Sounds good, though of course the devil's in the details. Meanwhile, Rich Kilmer referred me to David Simmons' SmallScript. According to Simmons:

SmallScript runs on two different platforms. The first is its native platform, the Agents Object System(tm) [AOS(tm)], the second is Microsoft's .NET platform. The AOS(tm) platform is QKS' universal virtual machine and object model technology. The AOS currently supports the Windows X86 family of operating systems, with planned releases for other systems including Linux and the MacOS [w/COM and ActiveX functionality]. [ comp.lang.smalltalk]
Is the AOS an example of the kind of virtual machine Patrick imagines? Before I could get very far with that line of speculation, Dan Sugalski weighed in from the perspective of Parrot, the VM for Perl 6, which he is designing:

The other question is "could .NET or the JVM change to support features perl needs?" In this case mostly closures and continuations, which are the biggies. (weakly, runtime typed variables are less of a problem, though still a problem) The answer is yes, but they'd be stupid to do so. As I said, those features have unavoidable overhead. Running perl faster at the cost of running C# slower is not, at least in my estimation, a good tradeoff.

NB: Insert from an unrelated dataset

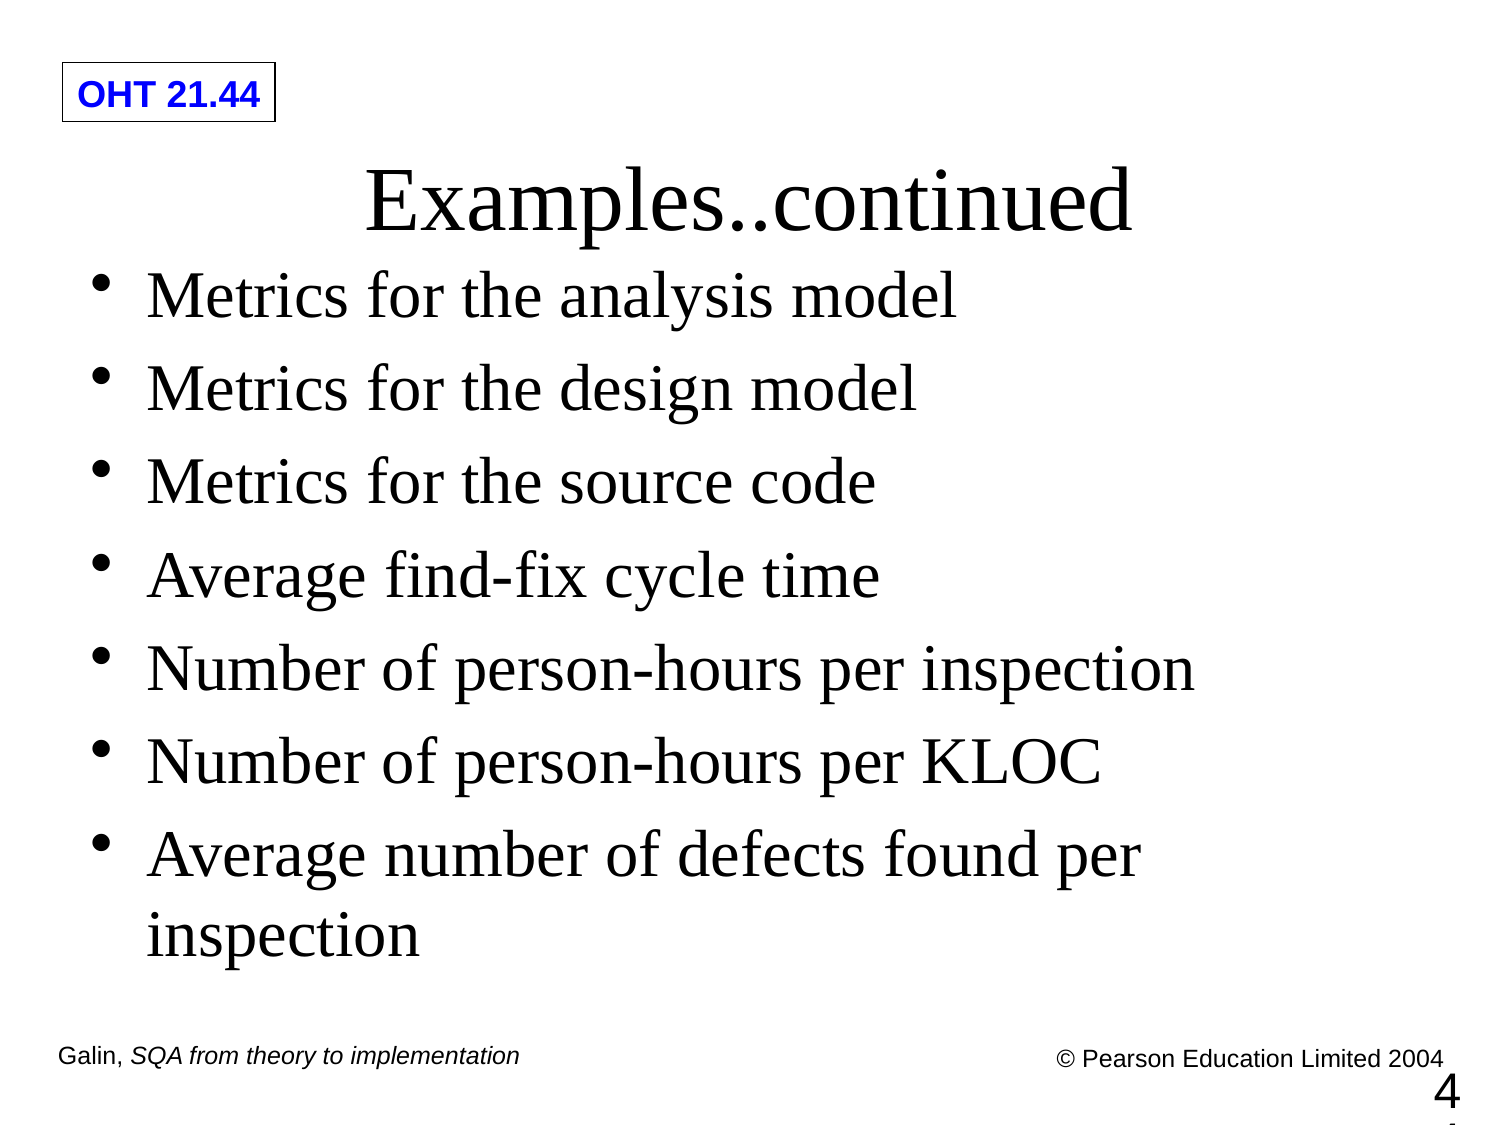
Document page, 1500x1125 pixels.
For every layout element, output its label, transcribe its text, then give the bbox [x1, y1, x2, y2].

title Examples..continued [112, 99, 1388, 288]
slide_number 44 [1418, 1051, 1479, 1112]
list Metrics for the analysis model Metrics for the design model Metrics for the source code Average find-fix cycle time Number of person-hours per inspection Number of person-hours per KLOC Average number of defects found per inspection [74, 242, 1426, 1038]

All features have costs associated with them, and nothing is free. You design your feature set, then the software to run it, and it's all a huge mass of tradeoffs. This feature lets you do something, but has that cost. Wanting something to be fast means something else is very slow, or effectively impossible, and sometimes two features are mostly incompatible. You make your list, make your choices, and do what you can.

That's engineering, and there ain't no such thing as a free lunch. Neither is there any such thing as a language-neutral VM. Or real M, for that matter. Anyone who tells you different is either lying, a fool, or ignorant. Real hardware doesn't like closures and continuations -- VMs that don't do closures and continuations running on top of hardware that doesn't like them is not a recipe for speed. [ Squawks of the Parrot]

Hmm. Maybe I really can't have my cake and eat it too. And yet, somehow, I don't think I've heard the last word on this.